Operational Highlights

  • Solid rent collection of 87% through the COVID-19 Period
  • Support of $6 million provided by way of rent relief to impacted tenants
  • High occupancy of 98% maintained, with minimal holdovers of approximately 2%
  • 100% of all retailers at Aventus centres, excluding Victoria, are open and trading
  • Diversified and robust tenancy mix, well placed to benefit from the recent household shift to working, learning and entertaining from home
  • Active leasing management with 90 leases negotiated across 80,600 sqm of GLA with positive leasing spreads and low incentives
  • High exposure to established national tenants, which comprise 87% of the portfolio by GLA
  • All leases in the portfolio include annual rent reviews, over 76% of leases contain fixed annual increases
  • Acquisition of the adjoining development site in Epping, Victoria for $11.5 million which provides opportunity for master planning of a mixed use asset

 

Portfolio Valuation

The Weighted Average Capitalisation Rate (WACR) of 6.7% has remained stable for the past three years. For the FY20 period, independent valuations encompassed 38% of the portfolio by value. The resulting net devaluation of $37.3 million primarily reflects the impact of COVID-19, which accounts for 66% of the valuation change. This devaluation represents a net valuation change of -1.9% from 30 June 2019, which, in the context of total valuation uplifts over the last three years of $181 million, driven predominantly by income growth and development, highlights the resilience of the Aventus portfolio value now valued at approximately $2.1 billion.

 

Asset Performance

Over the period, Aventus negotiated 90 leases covering 80,600 sqm and managed to achieve a high occupancy rate of 98% across the portfolio . Further, these leases were achieved with positive leasing spreads and low incentives, and 36 were executed throughout the COVID-19 period.

 

Aventus has been proactive in supporting our tenants and implementing the Mandatory Leasing Code of Conduct. The total value of abatements and deferments provided to impacted tenants (46% by income and 51% by count) is approximately $6 million and these arrangements are a combination of abatements, deferrals and 38 lease extensions. Traffic, excluding Victoria, has increased to above pre-COVID levels of +9% across the portfolio over the past three months from June, showing the sustained attraction of shopping in an Aventus centre. Pleasingly, 100% of all retailers at Aventus centres, excluding Victoria, are open and trading.

 

Development

The FY20 development spend was $27 million, with the major project being the transformation of the Caringbah Super Centre in metropolitan Sydney which commenced in late calendar 2019. The upper ground was completed on time and opened, despite the COVID-19 related restrictions.
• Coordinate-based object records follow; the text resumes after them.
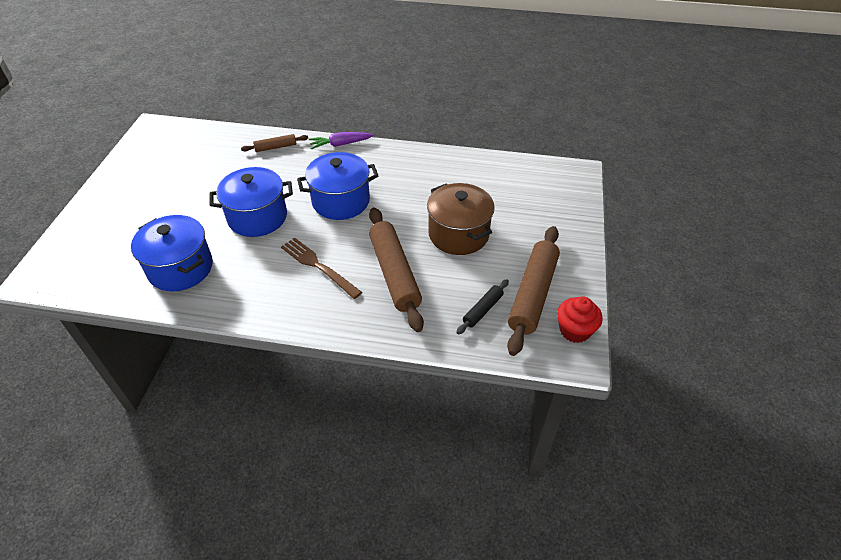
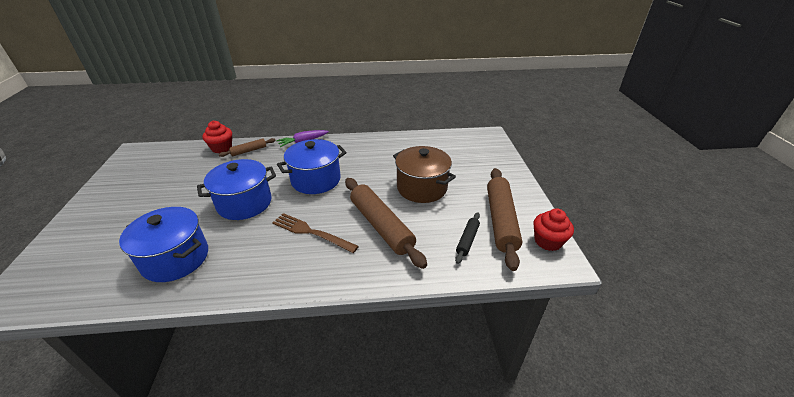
camera: 15 degrees left, 10 degrees down
(246, 138) = (222, 148): none -> red cupcake

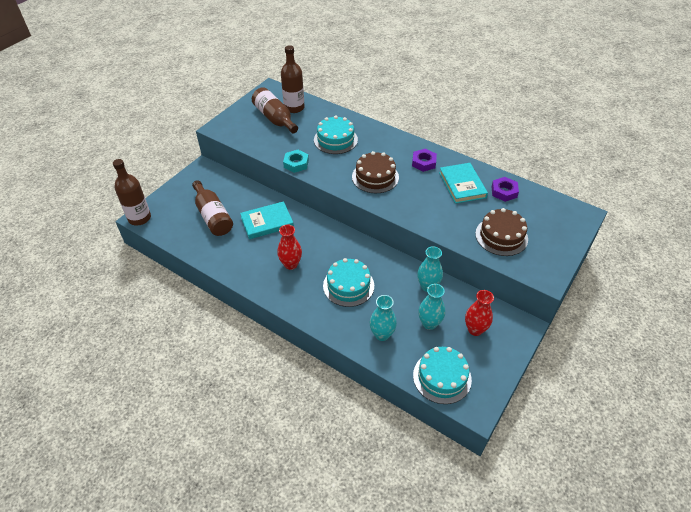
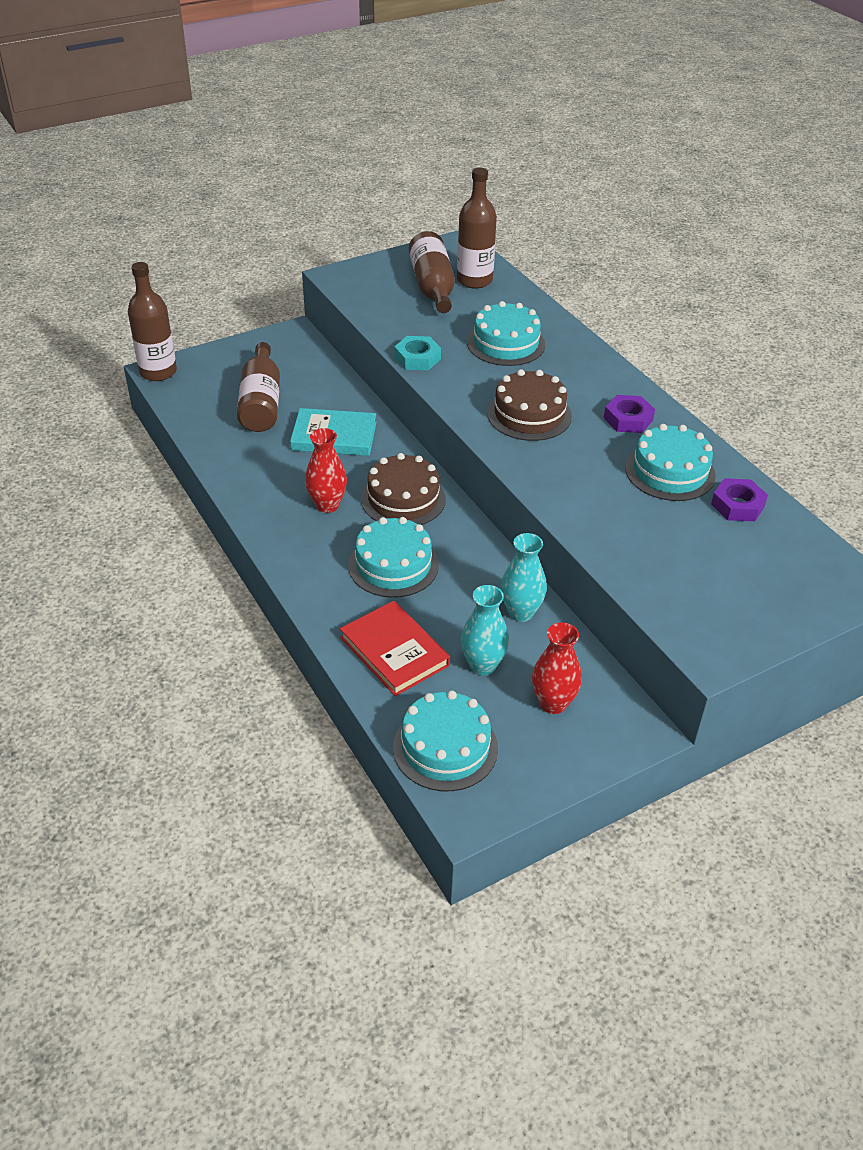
camera: 25 degrees right, 5 degrees down
(382, 334) = (394, 651): turquoise vase -> red book
(462, 185) = (670, 472): turquoise book -> turquoise cake
(501, 236) = (678, 568): brown cake -> brown cake (403, 499)

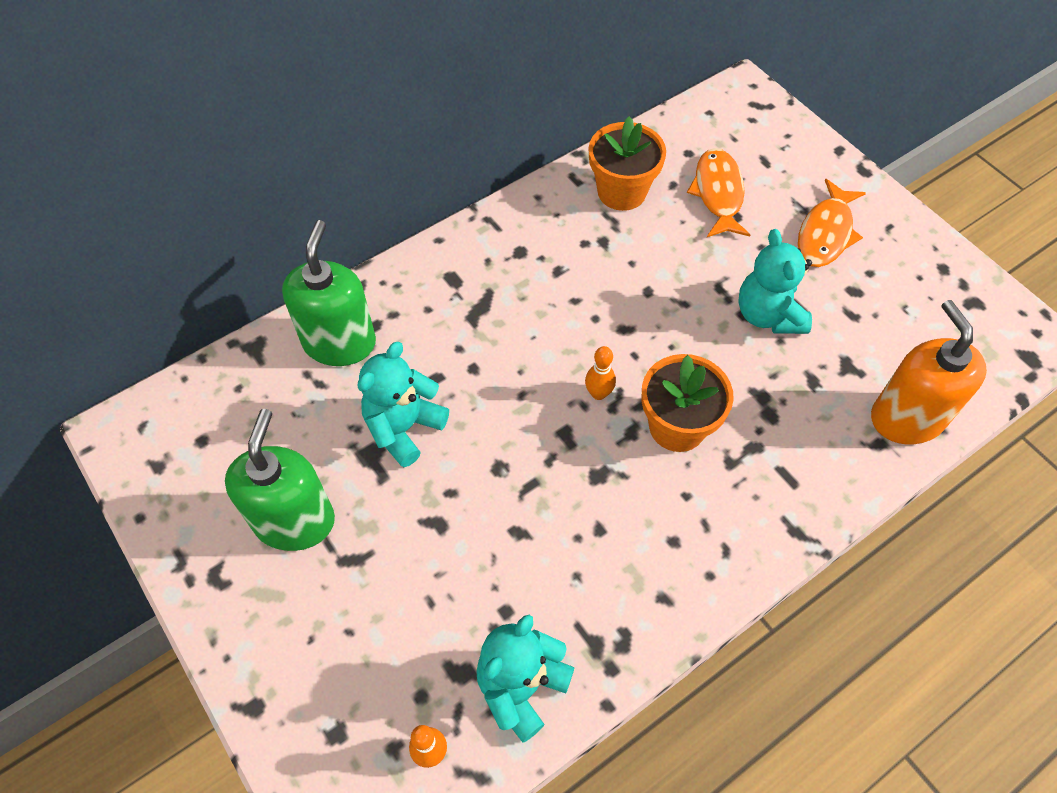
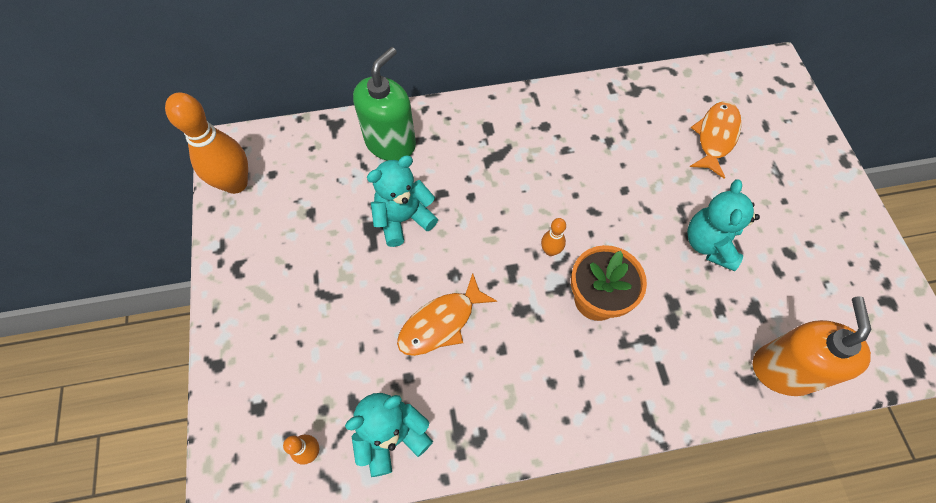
camera: 25 degrees right, 5 degrees up
(157, 472) = (236, 183): none -> orange bowling pin
(294, 521) = (302, 252): green soap dispenser -> none
(622, 192) = (641, 109): orange flower pot -> none
(826, 233) = (788, 199): orange fish -> orange fish (441, 323)

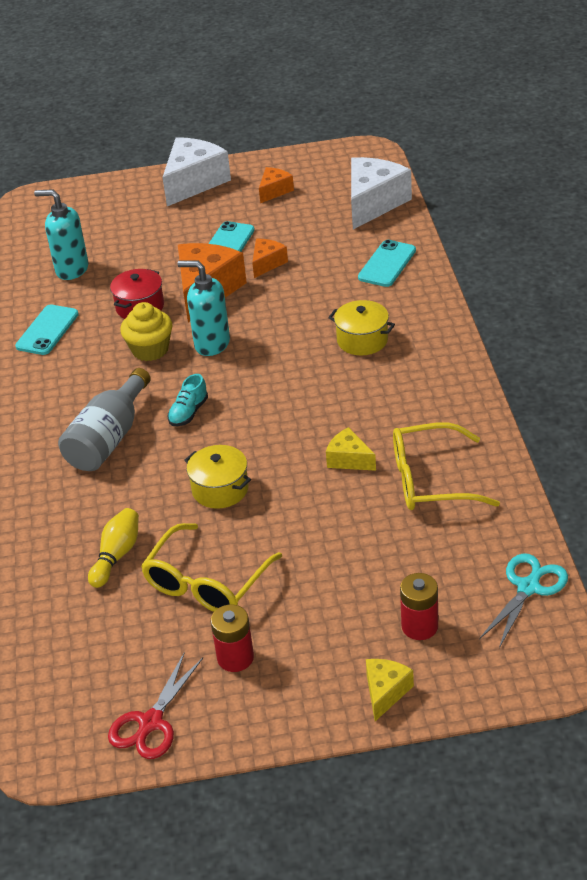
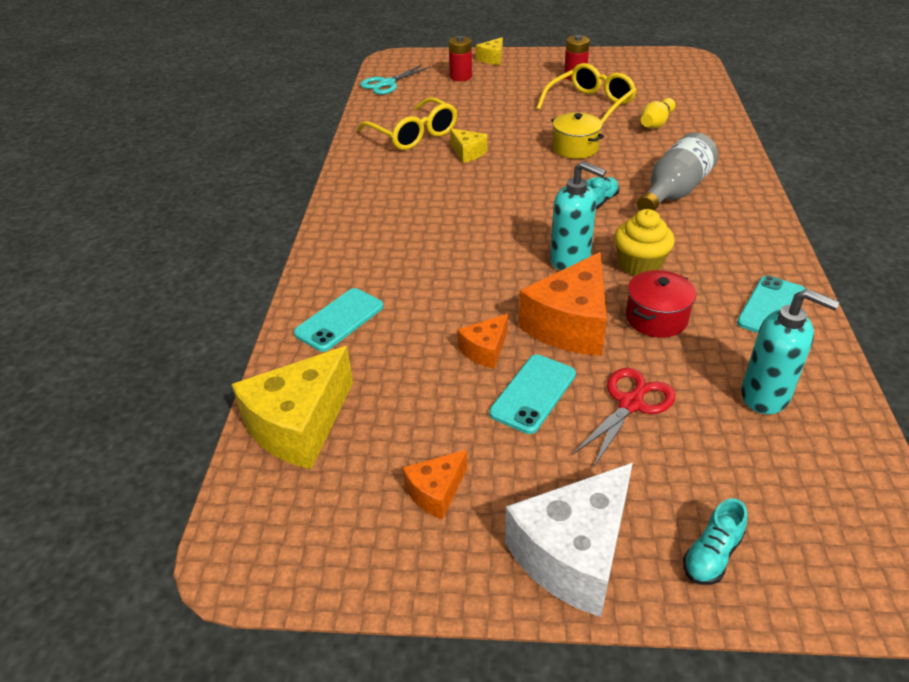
camera: 170 degrees left, 0 degrees up
(122, 194) = (712, 555): none -> turquoise shoe
(150, 723) = (626, 61): red scissors -> red scissors (631, 403)
(362, 340) = (413, 238): yellow pot -> none
(373, 203) = (299, 425): white cheese -> yellow cheese
(430, 480) = (414, 135): yellow glasses -> yellow glasses turned 45 degrees clockwise

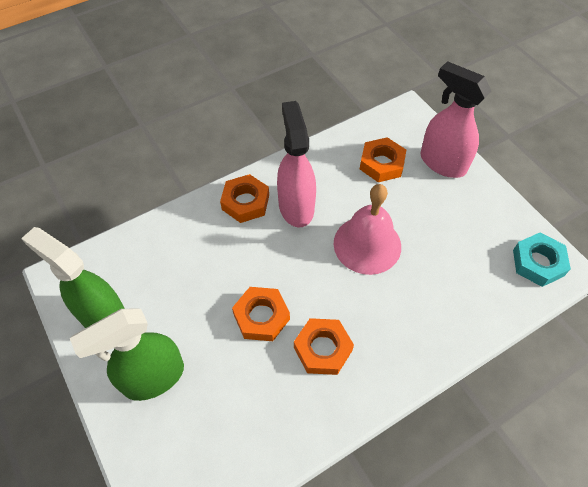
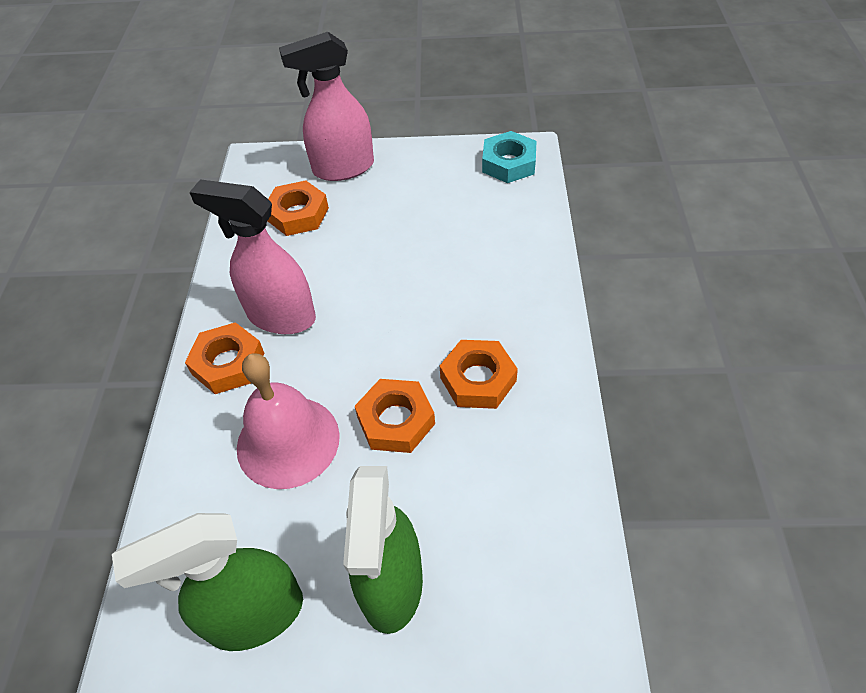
camera: 55 degrees left, 5 degrees down
(367, 244) = (384, 277): pink bell -> pink bell (288, 441)

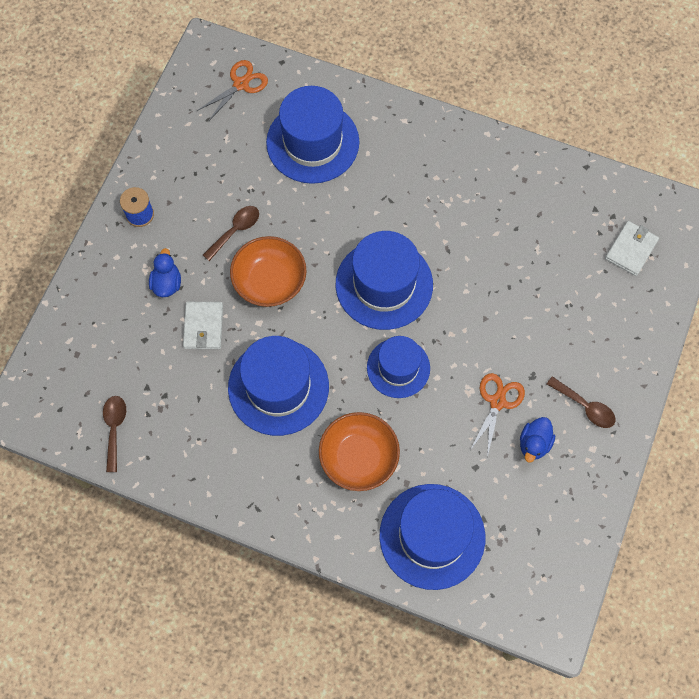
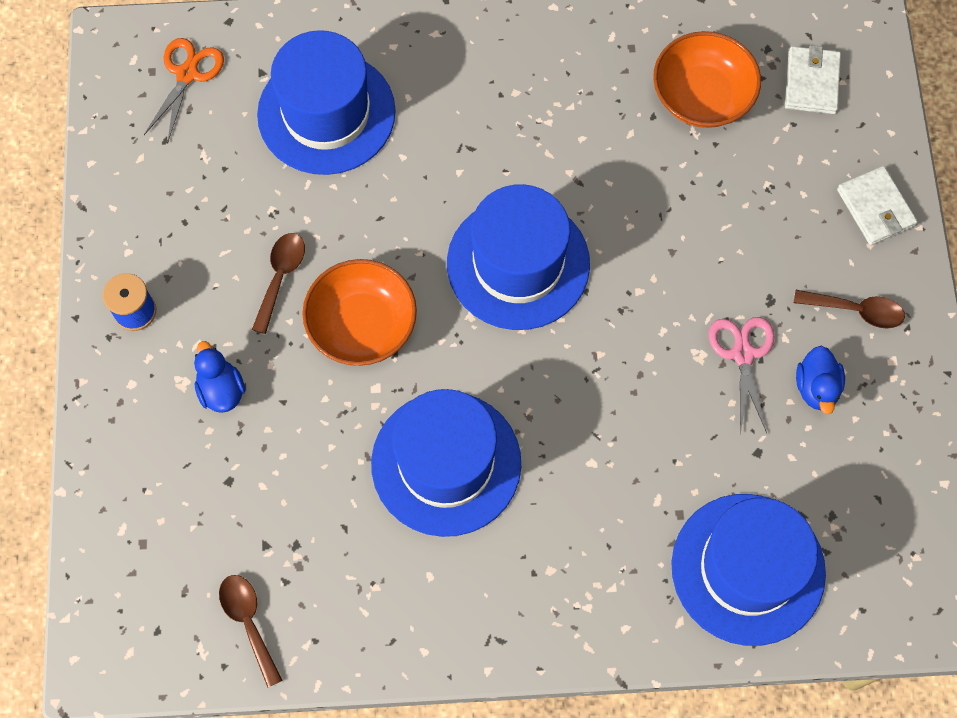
camera: 25 degrees left, 0 degrees up
(203, 326) = (302, 427): white wallet -> white wallet (875, 208)
(358, 457) = (600, 509): orange bowl -> orange bowl (702, 96)
(398, 368) = (592, 366): blue hat -> none
(497, 402) = (742, 354): orange scissors -> pink scissors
The development is expected to be fully completed in November 2020.

 

Also this year, Aventus acquired the adjoining 32,000 sqm development site in Epping, Victoria, for $11.5 million. The acquisition expands Aventus’ existing holding by 53% and the amalgamated site provides significant opportunity for master planning of a mixed-use development.

 

Outlook

Mr Darren Holland, Aventus CEO said, “We are also well positioned to benefit from the recent changes from the household spending patterns as we spend more time working, learning and entertaining from home. Together with a track record of astute capital management, we are also able to continue working toward our long-term strategic goals. The ability to proceed with the redevelopment of Caringbah and to acquire the Epping site are evidence of our capabilities and focus on strategy.”

 

“While the uncertainty stemming from the impact of COVID-19 persists, we do not believe it advisable to provide FY21 guidance.”, concluded Mr Holland.